» What to produce
Lines with "place" in the entries below: count them and reply with the number alone.

» Data for the task

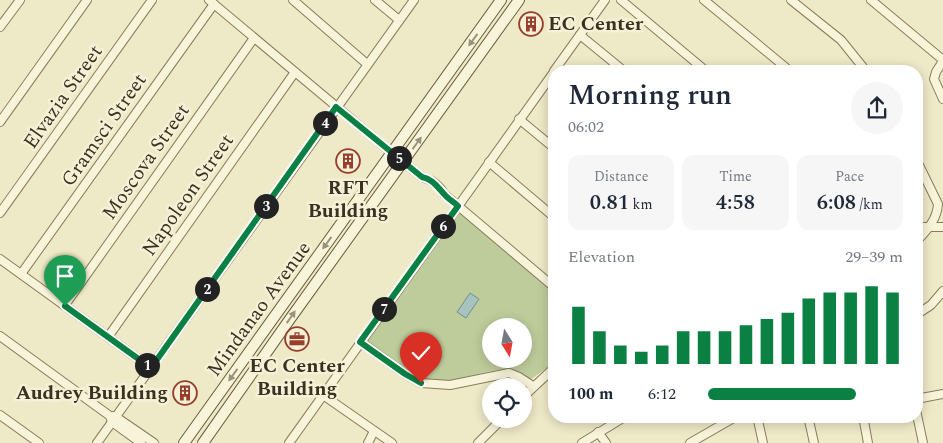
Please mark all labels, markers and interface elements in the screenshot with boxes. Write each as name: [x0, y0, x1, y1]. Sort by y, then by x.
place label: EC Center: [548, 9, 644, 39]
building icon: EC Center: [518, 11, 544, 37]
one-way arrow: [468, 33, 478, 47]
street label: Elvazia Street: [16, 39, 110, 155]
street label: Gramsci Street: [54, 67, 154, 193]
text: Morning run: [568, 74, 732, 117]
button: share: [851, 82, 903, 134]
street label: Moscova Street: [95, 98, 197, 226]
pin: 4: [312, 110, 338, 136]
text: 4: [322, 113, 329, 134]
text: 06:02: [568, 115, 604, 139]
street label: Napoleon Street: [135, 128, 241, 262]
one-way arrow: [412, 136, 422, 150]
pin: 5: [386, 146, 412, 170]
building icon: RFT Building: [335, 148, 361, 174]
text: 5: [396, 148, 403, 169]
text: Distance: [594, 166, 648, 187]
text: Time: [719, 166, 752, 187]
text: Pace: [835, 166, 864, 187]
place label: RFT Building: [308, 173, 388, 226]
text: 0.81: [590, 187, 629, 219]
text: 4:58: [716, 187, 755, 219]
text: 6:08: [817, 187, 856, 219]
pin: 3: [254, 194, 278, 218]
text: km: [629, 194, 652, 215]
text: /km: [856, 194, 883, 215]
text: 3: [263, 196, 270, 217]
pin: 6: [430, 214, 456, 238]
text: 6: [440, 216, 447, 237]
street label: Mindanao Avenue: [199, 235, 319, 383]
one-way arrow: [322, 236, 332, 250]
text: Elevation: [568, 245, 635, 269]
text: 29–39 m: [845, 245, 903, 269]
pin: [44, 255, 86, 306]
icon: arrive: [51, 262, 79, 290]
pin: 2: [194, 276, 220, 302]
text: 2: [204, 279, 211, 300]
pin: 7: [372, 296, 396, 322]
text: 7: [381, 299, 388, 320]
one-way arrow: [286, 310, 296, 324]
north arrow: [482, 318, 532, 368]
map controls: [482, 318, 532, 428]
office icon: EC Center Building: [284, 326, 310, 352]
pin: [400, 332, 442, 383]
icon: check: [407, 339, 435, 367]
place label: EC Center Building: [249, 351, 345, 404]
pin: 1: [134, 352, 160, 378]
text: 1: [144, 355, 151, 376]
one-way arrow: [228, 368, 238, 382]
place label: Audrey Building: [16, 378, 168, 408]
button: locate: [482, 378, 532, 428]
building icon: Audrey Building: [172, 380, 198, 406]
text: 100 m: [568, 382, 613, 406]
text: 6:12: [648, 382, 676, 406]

» Result of the exercise
4